Connected TV inventory is growing like weeds. We expect that more than half of the US population (57.2%) will watch connected TV in 2019, up from 51.7% in 2017, and because the time they spend watching will increase too, the amount of connected TV inventory available to advertisers will proliferate.
We define connected TV advertising as ads served to TV sets via the internet, be it via a smart TV or another device, such as a Blu-ray player, game console or Roku.
Though the degree to which connected TV inventory is changing varies depending on what research you look at, the trend is clear.
“The inventory out there has opened up substantially over the past 12 to 16 months,” said April Weeks, executive vice president of media operations and services at demand-side platform Centro.
From 2016 to 2018, the share of total ad impressions that video ad platform Innovid served through connected TVs jumped from 13% to 27%. Video ad serving firm SpotX saw the share of impressions it serves through connected TVs increase from 15% in Q1 2018 to 33% in Q1 2019.
In a quarterly review of digital video ad impressions served by Extreme Reach to various devices across North America, the firm found connected TV’s impression share jumped from 15% in Q4 2017 to 44% in Q4 2018.
Comcast-owned video ad server FreeWheel had similar findings. In Q4 2018, FreeWheel served 42% of its ad impressions through connected TVs, which was a year-over-year increase of 11 percentage points.
Even platforms that get much of their traffic from mobile can benefit from the growth in connected TV.

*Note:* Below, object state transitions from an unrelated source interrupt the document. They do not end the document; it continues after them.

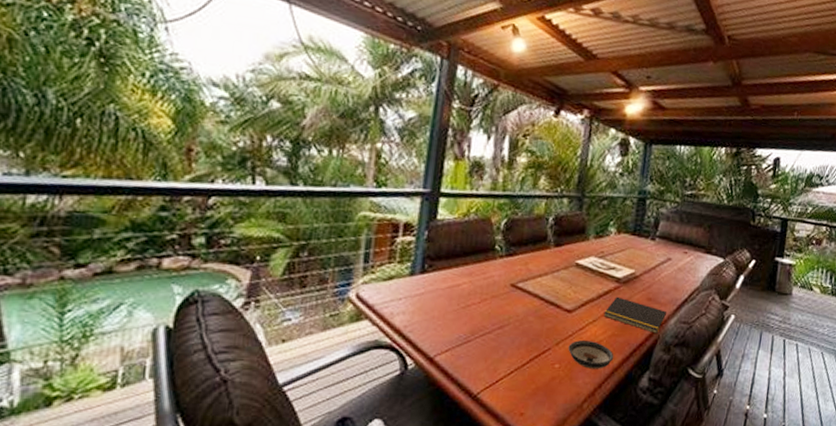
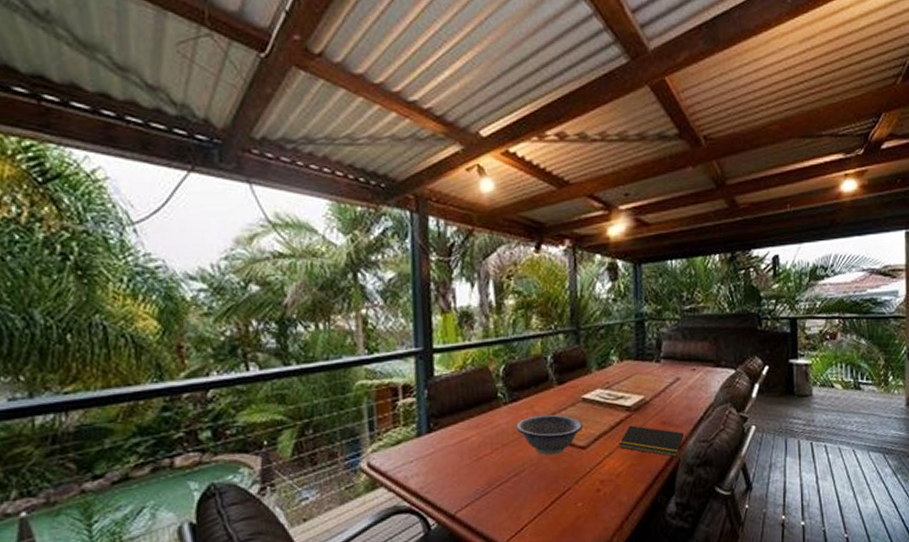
decorative bowl: none [508,272,573,314] -> present [516,414,583,456]
saucer: present [568,340,614,369] -> none [588,474,637,503]

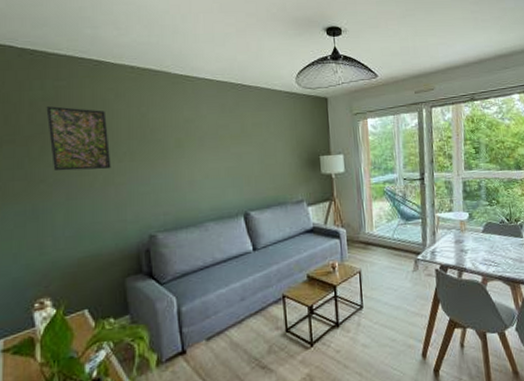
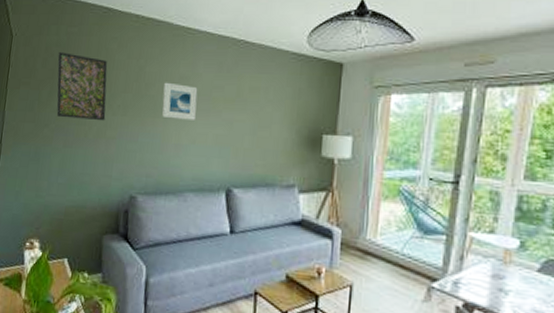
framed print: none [170,126,205,159] -> present [162,82,198,120]

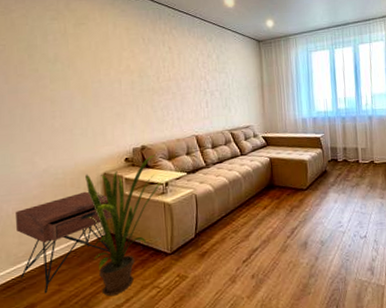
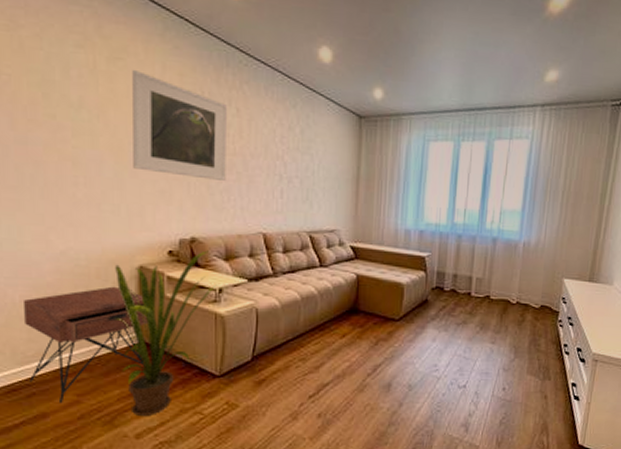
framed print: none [92,29,165,101] -> present [132,69,227,180]

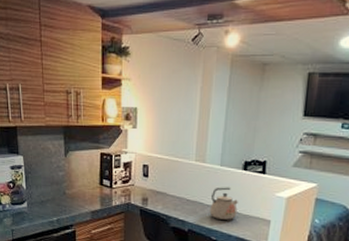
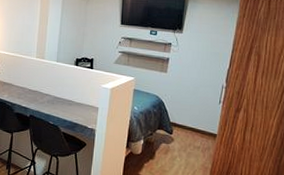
kettle: present [209,187,238,220] -> none [48,79,71,107]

Take YouTube, for example. Though most of its video is watched on mobile, there is indication that the site is contributing to rising connected TV inventory. Between Q4 2016 and Q4 2018, the share of YouTube video views that occurred on TV screens in the US increased by about 6 percentage points, according to digital video studio Collab.
As supply levels rise, connected TV CPMs should decline. Already, some sources interviewed for our "Digital Display Ad Pricing StatPack" said they are seeing a slight drop in pricing. According to three US buy-side sources who anonymously shared data with us, CPMs for in-stream ads on connected TV ranged from $19.84 to $28.33 between Q4 2017 and Q4 2018.
The growth in connected TV inventory will affect where and how ad dollars get spent. Video accounts for about half of programmatic spend in the US. And this spring, we revised our programmatic video forecast upward due to growth in spend on channels like connected TV.
Programmatic video dollars allocated to mobile devices edge out dollars given to desktop, laptop or connected TV only slightly this year. Mobile’s share of programmatic video will peak in 2020 at 53.9%. By 2021, that share will dip, as ad buyers ramp up investments in areas like connected TV.